* _Goal_
Write the next part of the forum thread of condolences for John, following on from its final post.

>> Start Selected extract

My sincere condolences to John's wife and family. My thoughts and prayers are with them.  He will be truly missed.


----------



## abc31 (May 6, 2008)

I am so saddened to hear this news.  I too have been on the receiving end of John's generousity and good will.  Last year when I  announced on tug that I had won an auction on ebay for a $1 timeshare, John pm'd me to let me know that he does closings if I was interested in hiring him.  I chose to do the closing myself. 

I ended up running into some problems.  I emailed John with a few questions, totally expecting him to tell me where to go.  Instead, he emailed me back with his cell phone number.  I called him and he spent a good amount of time helping me, and even made a phone call on my behalf.  In the end, I asked him what I owed him and his response was "not a thing and if you have any more questions, don't hesitate to call."

My heart goes out to John's wife and family.  He will be missed so much here.  If this is the kind of impact he had on strangers, I can only imagine what he must have done for his loved ones.  You were so lucky to have such a wonderful person in your life, even if it wasn't long enough.  It sounds like you know how lucky you were.  I hope there will come a time when you can remember John without feeling the pain of your loss.

Sincerely,

Amy


----------



## jesuis1837 (May 6, 2008)

My thoughts and prayers to his family...  What a sad news... I always read his post with lots of attention, this is so a big loss for TUG...  speechless...


----------



## LINAND (May 6, 2008)

I am so sad to hear this.  John was handling my closing and we had spoken on the phone several times in the past few weeks.. he was such a nice man and I am deeply saddened to hear that he is gone.  

My heart gos out to his family and friends. 
and thank you for posting his picture.

Dear John, it was fun kidding around with you about our accents (and yes, you had one too  )  and I promise, I'll make my DH take some time off in the very near future. thank you for all of your help. I will miss talking to you. Rest in Peace my friend.


----------



## ricoba (May 6, 2008)

Thank you for the photo.


----------



## Joan-OH (May 6, 2008)

I am just stunned by John's passing!  A year and a half ago, I bought a timeshare off Ebay then found TUG.  When I had issues with the closing, John Emailed me offering his assistance and I emailed back with my phone number.  He called and left me his cell number.  He reviewed my deed for me and offered some pointers on dealing with my closing company.   Just a wonderful gentleman!

Lorelei, my condolences to you and your family.  A contribution has been made in Memory of John to the MS Society 5K walk this weekend.

Joan-OH


----------



## Jaybee (May 6, 2008)

*Such a loss!*

I just learned of John's sudden passing, and I was so touched by Lorelei's beautiful tribute to him.  
It's always sad to learn of the loss of a fellow Tugger, but John was one of the most helpful and kind posters.  My condolences to all who feel the loss personally, and may your hearts heal.  Hugs,  Jean


----------



## joyzilli (May 6, 2008)

John's passing is such a shock.  From his posts here on Tug, he seemed like a great guy, always kind and eager to help.  My condolences to his family.


----------



## kdorward (May 6, 2008)

I was just shocked to learn about John's untimely passing.    He was in the middle of handling a closing on a St. Thomas timeshare for me.    I was trying to get ahold of him because I didn't hear anything from him for awhile.   His phone messages were filled.   I then loged on to TUG and saw the announcement about his death.   He always called and kept me informed on the transaction.   You could tell he loved helping people. My codolences are wioth his family.

>> End Selected extract
>> Start Given information

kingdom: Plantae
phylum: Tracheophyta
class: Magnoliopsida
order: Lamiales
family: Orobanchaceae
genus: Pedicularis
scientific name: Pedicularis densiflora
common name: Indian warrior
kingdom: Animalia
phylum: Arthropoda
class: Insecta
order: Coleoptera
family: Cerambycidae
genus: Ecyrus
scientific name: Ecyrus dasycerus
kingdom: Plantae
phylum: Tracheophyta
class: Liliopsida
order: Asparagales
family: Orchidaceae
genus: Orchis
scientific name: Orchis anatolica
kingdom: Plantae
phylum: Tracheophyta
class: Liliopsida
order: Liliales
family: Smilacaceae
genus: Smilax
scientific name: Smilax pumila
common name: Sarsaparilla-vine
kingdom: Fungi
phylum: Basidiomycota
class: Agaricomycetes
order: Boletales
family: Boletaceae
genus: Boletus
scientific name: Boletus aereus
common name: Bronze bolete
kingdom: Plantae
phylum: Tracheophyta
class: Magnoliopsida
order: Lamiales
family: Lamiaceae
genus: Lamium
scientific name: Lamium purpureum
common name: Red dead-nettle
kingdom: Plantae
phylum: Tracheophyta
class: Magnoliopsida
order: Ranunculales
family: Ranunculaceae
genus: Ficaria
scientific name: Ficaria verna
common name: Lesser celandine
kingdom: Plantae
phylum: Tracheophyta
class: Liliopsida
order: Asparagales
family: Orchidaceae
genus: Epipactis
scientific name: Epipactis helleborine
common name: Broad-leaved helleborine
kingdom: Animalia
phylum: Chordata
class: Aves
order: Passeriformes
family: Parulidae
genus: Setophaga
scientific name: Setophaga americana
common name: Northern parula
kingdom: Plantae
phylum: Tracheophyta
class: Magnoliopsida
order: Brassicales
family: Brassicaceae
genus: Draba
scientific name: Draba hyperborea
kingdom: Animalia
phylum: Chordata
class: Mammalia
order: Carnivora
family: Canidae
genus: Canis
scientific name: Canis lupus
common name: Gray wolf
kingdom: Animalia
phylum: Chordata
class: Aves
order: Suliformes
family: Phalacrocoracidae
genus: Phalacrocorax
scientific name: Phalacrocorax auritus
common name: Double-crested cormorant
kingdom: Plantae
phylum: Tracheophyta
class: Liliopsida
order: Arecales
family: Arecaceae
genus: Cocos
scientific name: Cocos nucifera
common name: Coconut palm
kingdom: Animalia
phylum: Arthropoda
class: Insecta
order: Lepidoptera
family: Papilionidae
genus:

>> End Given information

* _Task output_
----------



## mtgolfer (May 6, 2008)

Wow, my heart goes out to his family.  John's knowledge and his willingness to share it with all of us will not be forgotten.  It feels so strange that I never knew John, but am truly shaken by this because he was such a giving man of his time and always willing to help others, including me.  He exemplifies what this board is all about and I for one will forever carry a part of him with me.  

bp


----------



## Harry (May 7, 2008)

*Oh No!*

I am away from these boards much more than I would like to be and just found out about John tonight.  I can only echo what everyone else has said.  John and I disagreed on some issues.  He always gave good arguments and was always professional and polite.  A huge loss to Tug, and I will miss his posts, which I truly respected.  Be in peace my friend.


----------



## DavidnRobin (May 7, 2008)

Yes - thanks for the photo - he appears like I envisioned him

I understand there is a Memorial Service for John this Saturday - please take a minute and give him a moment of thought on that day.

I plan to picture him sitting in quiet comfort on a white sand beach lined with palm trees being gently blown by warm trade winds.


----------



## Kay H (May 7, 2008)

Am I the only one who can't find John's picture?  I must not be looking in the right place.  Can someone direct me please?  TIA


----------



## sstamm (May 7, 2008)

Kay H said:


> Am I the only one who can't find John's picture?  I must not be looking in the right place.  Can someone direct me please?  TIA



It was added to the first post on this thread.

Never having met John in person, it is nice to have a picture included.  I hope his family will find comfort in knowing that so many people were touched by his helpfulness.


----------



## winger (May 8, 2008)

Our condolensces to the family.  We are fortunate to have been part of john's life.  It is a priviledge to be part of someone's enjoyment in life, and travel was likely one of John's life enjoyments - hey why else would he be part of TUG ?  God Bless.


----------



## Betty (May 8, 2008)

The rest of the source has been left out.